O médico José Roberto de Souza, cujo nome aparece como responsável pelo laudo falso divulgado pelo candidato à prefeitura de São Paulo Pablo Marçal (PRTB) para acusar o adversário Guilherme Boulos (PSOL) de ter sido internado em surto por uso de cocaína, faleceu em 2022 e não tinha especialização em psiquiatria, segundo dados da inscrição do profissional no Conselho Federal de Medicina (CFM).
Conforme a ficha de Sousa no órgão da classe médica, ele se inscreveu pela primeira vez no Conselho Regional de Medicina de São Paulo (Cremesp) em 1972, e também tinha uma inscrição secundária ativa no Espírito Santo (CRM-ES). Em São Paulo, ele tinha o número de registro 17064-SP e aparece sem especialidade registrada. Nos dados do Espírito Santo (nº ES/13972), é apontado como especialista em medicina do trabalho e em patologias clínicas e medicina laboratorial – a área responsável por realizar exames. Caso a internação fosse verdadeira, Boulos deveria ter sido atendido por um médico especializado em psiquiatria.
O Estadão descobriu que a assinatura de Souza que aparece no laudo também não corresponde às encontradas em documentos oficiais, como a CNH do médico e uma procuração assinada por ele em um processo contra a Secretaria de Saúde do Estado de São Paulo.
Em 2019, Souza, então com 79 anos e portador de Hemoglobinúria Paroxística Noturna (HPN), uma doença rara do sangue, entrou com um pedido de mandado de segurança exigindo que o Estado fornecesse o medicamento Eculizumabe Soliris, necessário para controlar sua condição e evitar complicações graves.
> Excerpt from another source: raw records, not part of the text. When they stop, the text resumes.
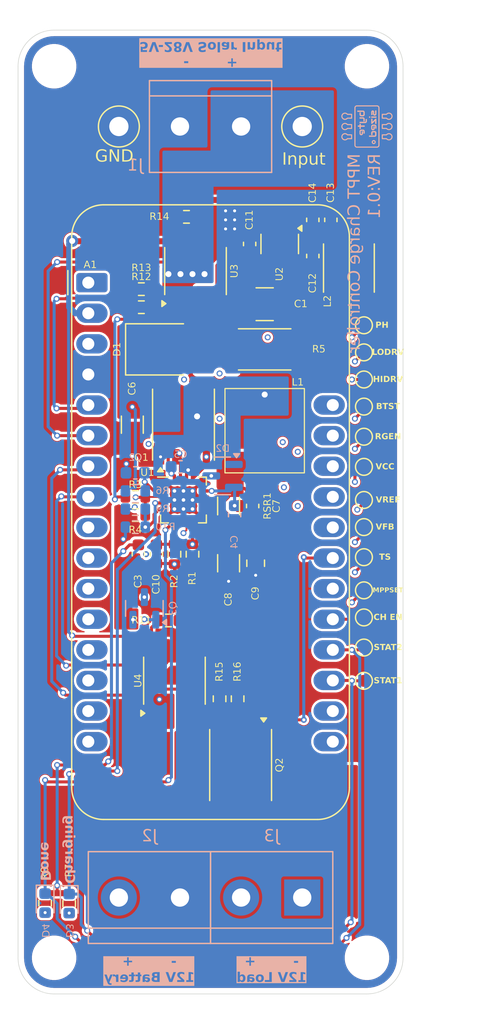
<source format=kicad_pcb>
(kicad_pcb
	(version 20240108)
	(generator "pcbnew")
	(generator_version "8.0")
	(general
		(thickness 1.6)
		(legacy_teardrops no)
	)
	(paper "A4")
	(title_block
		(title "MPPT Charge Controller")
		(rev "0.1")
	)
	(layers
		(0 "F.Cu" signal)
		(1 "In1.Cu" signal)
		(2 "In2.Cu" signal)
		(31 "B.Cu" signal)
		(32 "B.Adhes" user "B.Adhesive")
		(33 "F.Adhes" user "F.Adhesive")
		(34 "B.Paste" user)
		(35 "F.Paste" user)
		(36 "B.SilkS" user "B.Silkscreen")
		(37 "F.SilkS" user "F.Silkscreen")
		(38 "B.Mask" user)
		(39 "F.Mask" user)
		(40 "Dwgs.User" user "User.Drawings")
		(41 "Cmts.User" user "User.Comments")
		(42 "Eco1.User" user "User.Eco1")
		(43 "Eco2.User" user "User.Eco2")
		(44 "Edge.Cuts" user)
		(45 "Margin" user)
		(46 "B.CrtYd" user "B.Courtyard")
		(47 "F.CrtYd" user "F.Courtyard")
		(48 "B.Fab" user)
		(49 "F.Fab" user)
		(50 "User.1" user)
		(51 "User.2" user)
		(52 "User.3" user)
		(53 "User.4" user)
		(54 "User.5" user)
		(55 "User.6" user)
		(56 "User.7" user)
		(57 "User.8" user)
		(58 "User.9" user)
	)
	(setup
		(stackup
			(layer "F.SilkS"
				(type "Top Silk Screen")
			)
			(layer "F.Paste"
				(type "Top Solder Paste")
			)
			(layer "F.Mask"
				(type "Top Solder Mask")
				(thickness 0.01)
			)
			(layer "F.Cu"
				(type "copper")
				(thickness 0.035)
			)
			(layer "dielectric 1"
				(type "prepreg")
				(thickness 0.1)
				(material "FR4")
				(epsilon_r 4.5)
				(loss_tangent 0.02)
			)
			(layer "In1.Cu"
				(type "copper")
				(thickness 0.035)
			)
			(layer "dielectric 2"
				(type "core")
				(thickness 1.24)
				(material "FR4")
				(epsilon_r 4.5)
				(loss_tangent 0.02)
			)
			(layer "In2.Cu"
				(type "copper")
				(thickness 0.035)
			)
			(layer "dielectric 3"
				(type "prepreg")
				(thickness 0.1)
				(material "FR4")
				(epsilon_r 4.5)
				(loss_tangent 0.02)
			)
			(layer "B.Cu"
				(type "copper")
				(thickness 0.035)
			)
			(layer "B.Mask"
				(type "Bottom Solder Mask")
				(thickness 0.01)
			)
			(layer "B.Paste"
				(type "Bottom Solder Paste")
			)
			(layer "B.SilkS"
				(type "Bottom Silk Screen")
			)
			(copper_finish "None")
			(dielectric_constraints no)
		)
		(pad_to_mask_clearance 0)
		(allow_soldermask_bridges_in_footprints no)
		(aux_axis_origin 110 100)
		(pcbplotparams
			(layerselection 0x00310fc_ffffffff)
			(plot_on_all_layers_selection 0x0000000_00000000)
			(disableapertmacros no)
			(usegerberextensions no)
			(usegerberattributes yes)
			(usegerberadvancedattributes yes)
			(creategerberjobfile yes)
			(dashed_line_dash_ratio 12.000000)
			(dashed_line_gap_ratio 3.000000)
			(svgprecision 4)
			(plotframeref no)
			(viasonmask no)
			(mode 1)
			(useauxorigin no)
			(hpglpennumber 1)
			(hpglpenspeed 20)
			(hpglpendiameter 15.000000)
			(pdf_front_fp_property_popups yes)
			(pdf_back_fp_property_popups yes)
			(dxfpolygonmode yes)
			(dxfimperialunits yes)
			(dxfusepcbnewfont yes)
			(psnegative no)
			(psa4output no)
			(plotreference yes)
			(plotvalue yes)
			(plotfptext yes)
			(plotinvisibletext no)
			(sketchpadsonfab no)
			(subtractmaskfromsilk no)
			(outputformat 1)
			(mirror no)
			(drillshape 0)
			(scaleselection 1)
			(outputdirectory "MPPT Charge Controller-Gerbers/")
		)
	)
	(net 0 "")
	(net 1 "unconnected-(A1-VBAT-Pad28)")
	(net 2 "unconnected-(A1-NC-Pad3)")
	(net 3 "/STAT2")
	(net 4 "unconnected-(A1-IO4{slash}A5-Pad10)")
	(net 5 "/Battery Current")
	(net 6 "unconnected-(A1-SCK{slash}IO5-Pad11)")
	(net 7 "unconnected-(A1-VBUS-Pad26)")
	(net 8 "unconnected-(A1-D12-Pad24)")
	(net 9 "/Battery Voltage")
	(net 10 "unconnected-(A1-MOSI{slash}IO18-Pad12)")
	(net 11 "unconnected-(A1-MISO{slash}IO19-Pad13)")
	(net 12 "unconnected-(A1-~{RESET}-Pad1)")
	(net 13 "/STAT1")
	(net 14 "unconnected-(A1-RX{slash}IO16-Pad14)")
	(net 15 "/~{Charge EN}")
	(net 16 "unconnected-(A1-IO36{slash}A4-Pad9)")
	(net 17 "+3.3V")
	(net 18 "unconnected-(A1-D13-Pad25)")
	(net 19 "unconnected-(A1-TX{slash}IO17-Pad15)")
	(net 20 "unconnected-(A1-EN-Pad27)")
	(net 21 "unconnected-(A1-SCL{slash}IO22-Pad18)")
	(net 22 "/SD_CS")
	(net 23 "/Solar Current")
	(net 24 "/Solar Voltage")
	(net 25 "GND")
	(net 26 "unconnected-(A1-TXD0-Pad16)")
	(net 27 "unconnected-(A1-SDA{slash}IO23-Pad17)")
	(net 28 "Net-(C1-Pad1)")
	(net 29 "/VCC")
	(net 30 "/VREF")
	(net 31 "/RGEN")
	(net 32 "/PH")
	(net 33 "/BTST")
	(net 34 "Net-(D1-K)")
	(net 35 "Net-(U1-SRP)")
	(net 36 "Net-(U1-SRN)")
	(net 37 "/VFB")
	(net 38 "/VIN")
	(net 39 "Net-(U2-BST)")
	(net 40 "Net-(U2-SW)")
	(net 41 "Net-(D3-A)")
	(net 42 "Net-(D4-A)")
	(net 43 "Net-(J2-Pin_2)")
	(net 44 "/LODRV")
	(net 45 "/HIDRV")
	(net 46 "/MPPSET")
	(net 47 "/TS")
	(net 48 "Net-(U4-FILTER)")
	(net 49 "Net-(U3-FILTER)")
	(net 50 "Net-(J3-Pin_1)")
	(net 51 "/Load Enable")
	(net 52 "unconnected-(D2-Pad1)")
	(net 53 "unconnected-(Q2B-D-Pad5)")
	(net 54 "unconnected-(Q2B-G-Pad4)")
	(net 55 "unconnected-(Q2B-S-Pad3)")
	(net 56 "unconnected-(Q2B-D-Pad6)")
	(net 57 "PWR GND")
	(net 58 "unconnected-(Q2B-D-Pad5)_0")
	(net 59 "/Input")
	(footprint "Capacitor_SMD:C_0603_1608Metric" (layer "F.Cu") (at 105.5 103.5 -90))
	(footprint "Resistor_SMD:R_2512_6332Metric" (layer "F.Cu") (at 114.5 86.5))
	(footprint "Package_SO:SOIC-8_3.9x4.9mm_P1.27mm" (layer "F.Cu") (at 108.75 80 90))
	(footprint "MountingHole:MountingHole_3.2mm_M3" (layer "F.Cu") (at 123 63))
	(footprint "Resistor_SMD:R_0603_1608Metric" (layer "F.Cu") (at 98.25 132.5 -90))
	(footprint "Resistor_SMD:R_0603_1608Metric" (layer "F.Cu") (at 96.25 132.4625 -90))
	(footprint "TestPoint:TestPoint_Pad_D1.0mm" (layer "F.Cu") (at 122.75 93.75 180))
	(footprint (layer "F.Cu") (at 123 137))
	(footprint "Capacitor_SMD:C_0603_1608Metric" (layer "F.Cu") (at 113.25 77.75 90))
	(footprint "Inductor_SMD:L_Vishay_IFSC-1515AH_4x4x1.8mm" (layer "F.Cu") (at 121.5 79.75 90))
	(footprint "TestPoint:TestPoint_Pad_D1.0mm" (layer "F.Cu") (at 122.75 106.5 180))
	(footprint "TestPoint:TestPoint_Pad_D1.0mm" (layer "F.Cu") (at 122.75 103.75 180))
	(footprint "Capacitor_SMD:C_1206_3216Metric" (layer "F.Cu") (at 111.5 104.25 90))
	(footprint "TestPoint:TestPoint_Pad_D1.0mm"
		(layer "F.Cu")
		(uuid "2dfe620e-ef81-49bb-8f28-dfe2c31f19a0")
		(at 122.75 91.25 180)
		(descr "SMD pad as test Point, diameter 1.0mm")
		(tags "test point SMD pad")
		(property "Reference" "TP9"
			(at 0 -1.448 180)
			(layer "F.SilkS")
			(hide yes)
			(uuid "858c6f16-72fe-4781-95dd-8cf3b2c128cb")
			(effects
				(font
					(face "Audiowide")
					(size 0.6 0.6)
					(thickness 0.1)
				)
			)
			(render_cache "TP9" 0
				(polygon
					(pts
						(xy 122.39155 92.463106) (xy 122.155318 92.463106) (xy 122.155318 92.947) (xy 122.048193 92.947)
						(xy 122.048193 92.463106) (xy 121.811668 92.463106) (xy 121.811668 92.355981) (xy 122.39155 92.355981)
					)
				)
				(polygon
					(pts
						(xy 123.
... [1659001 chars truncated]
</source>
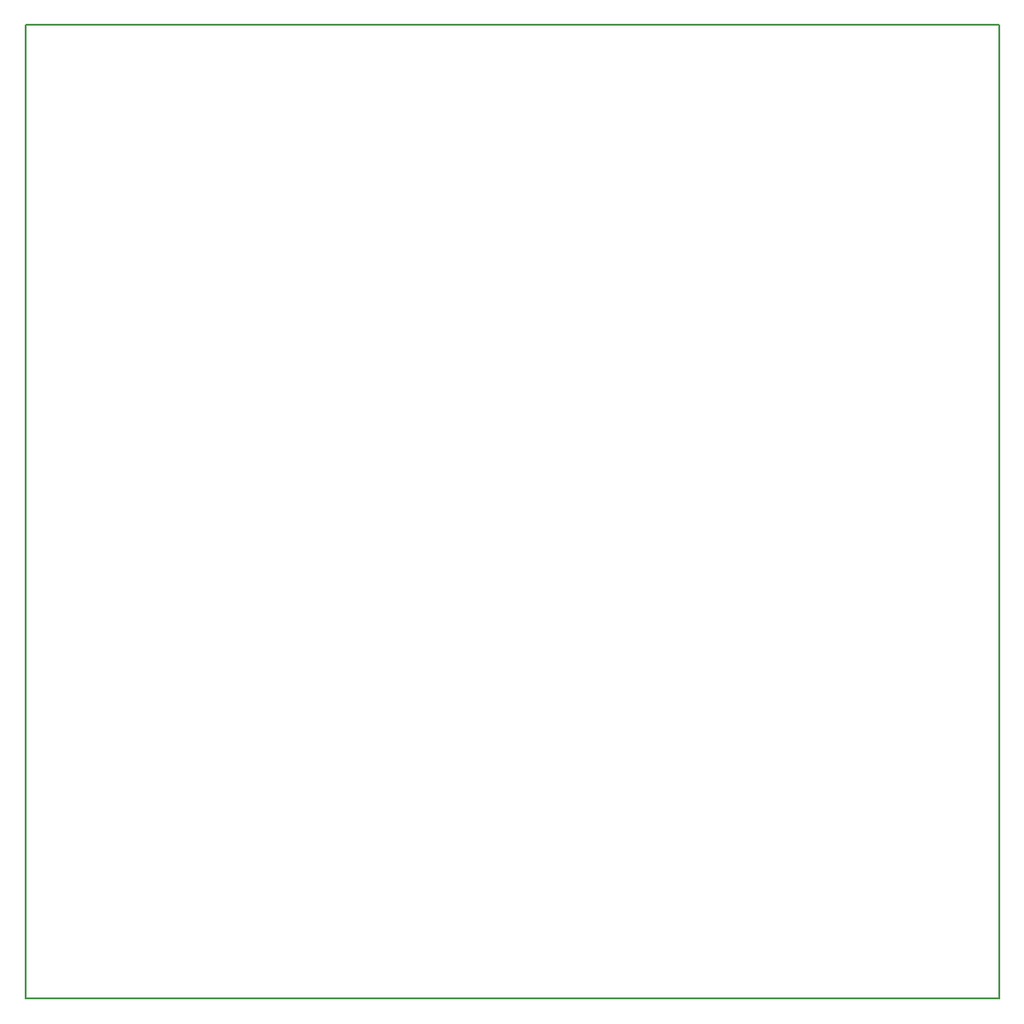
<source format=gbr>
G04 #@! TF.FileFunction,Profile,NP*
%FSLAX46Y46*%
G04 Gerber Fmt 4.6, Leading zero omitted, Abs format (unit mm)*
G04 Created by KiCad (PCBNEW 4.0.7-e2-6376~61~ubuntu18.04.1) date Mon Sep  3 21:09:47 2018*
%MOMM*%
%LPD*%
G01*
G04 APERTURE LIST*
%ADD10C,0.100000*%
%ADD11C,0.150000*%
G04 APERTURE END LIST*
D10*
D11*
X110500000Y-157500000D02*
X110500000Y-67500000D01*
X200500000Y-157500000D02*
X110500000Y-157500000D01*
X200500000Y-67500000D02*
X200500000Y-157500000D01*
X110500000Y-67500000D02*
X200500000Y-67500000D01*
M02*

</source>
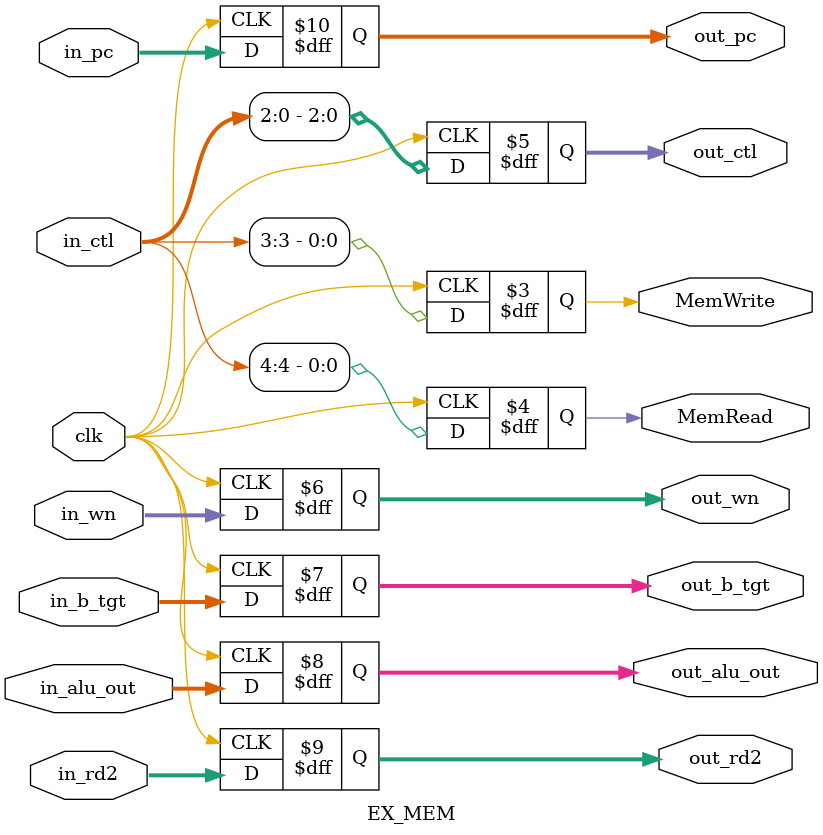
<source format=v>

				  
module EX_MEM( clk, in_ctl, MemWrite, MemRead, out_ctl, in_b_tgt, in_alu_out, in_rd2, in_wn, in_pc,
				out_b_tgt, out_alu_out, out_rd2, out_wn, out_pc ) ;
	input clk ;
	input [4:0] in_wn ;
	input [4:0] in_ctl ; 
	input [31:0] in_b_tgt, in_alu_out, in_rd2, in_pc ;
	
	output MemWrite, MemRead;
	output [2:0] out_ctl ;
	output [4:0] out_wn ;
	output [31:0] out_b_tgt, out_alu_out, out_rd2, out_pc ;

	
	reg MemWrite, MemRead;
	reg [2:0] out_ctl ;
	reg [4:0] out_wn ;
	reg [31:0] out_b_tgt, out_alu_out, out_rd2, out_pc ;
	initial begin
		MemRead = 1'b0 ;
		MemWrite = 1'b0 ;
		out_ctl = 3'b0 ;
		out_wn = 5'b0 ;
		out_b_tgt = 32'b0 ;
		out_alu_out = 32'b0 ;
		out_rd2 = 32'b0;
		out_pc = 32'b0 ;
	end
	
	always @( posedge clk ) begin
		
		MemRead = in_ctl[4] ;
		MemWrite = in_ctl[3] ;
		out_ctl = in_ctl[2:0] ;
		out_wn = in_wn ;
		out_b_tgt = in_b_tgt ;
		out_alu_out = in_alu_out ;
		out_rd2 = in_rd2;
		out_pc = in_pc ;

	end
	
endmodule
</source>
A assinatura presente nessa procuração é diferente da presente no documento divulgado por Marçal.
Segundo uma secretária que trabalhou com Souza durante 31 anos, o médico nunca atendeu na clínica Mais Consultas, a que aparece no laudo. Em entrevista ao jornal O Globo, Iolanda Rodrigues afirmou que desejava zelar pelo nome do falecido patrão. Ela mencionou que ele era patologista e hematologista, ou seja, estudava o sangue e órgãos internos, especialidades normalmente associadas à realização de diagnósticos. Souza ainda fundou o Instituto de Hematologia e Hemoterapia de Campinas (IHHC).
Inconsistências
A assinatura do médico é apenas uma das inconsistências encontradas no laudo divulgado por Marçal. Confira outras:
- O documento afirma que Boulos teria sido atendido às 16h45, mas naquela tarde o psolista se encontrou com o vereador Emerson Osasco (PCdoB). O vereador publicou uma foto naquela mesma data e nesta sexta-feira, 5, confirmou que o encontro ocorreu no dia 19;
- Boulos publicou uma transmissão ao vivo no Facebook na manhã do dia 19;
- Boulos participou de distribuição de cestas básicas na Comunidade do Vietnã em 20 de janeiro. Foto publicada no Facebook comprova isso;
- O RG de Boulos no suposto laudo tem um erro de digitação. O número correto pode ser conferido nas certidões disponíveis no site DivulgaCand, do Tribunal Superior Eleitoral (TSE);
- O nome da clínica também está errado: segundo o registro no CNPJ, o nome correto é “Mais Consultas”, e não “Mais Consulta”;
- O documento tem erros de português: “por minha atendido” e “apresentou com quadro de surto psicótico grave”;
- Boulos republicou foto e vídeo em que o dono da clínica em que teria ocorrido o atendimento, Luiz Teixeira da Silva Júnior, aparece ao lado de Marçal. A rede social dele aparece na manhã deste sábado, 5, como privada;
- Luiz Teixeira foi condenado por falsificação de documento, como mostrou o Estadão. Ele teria pagado R$ 27 mil a falsários para obter uma documentação necessária para se inscrever no Conselho Regional de Medicina do Rio Grande do Sul;
- Boulos já foi internado aos 19 anos, devido a um quadro de depressão. Na ocasião, ele foi admitido no Hospital do Servidor Público Estadual. O psolista é filho de dois médicos e professores de medicina da Universidade de São Paulo (USP). Isso levanta dúvidas de que ele tenha procurado uma clínica de menor prestígio.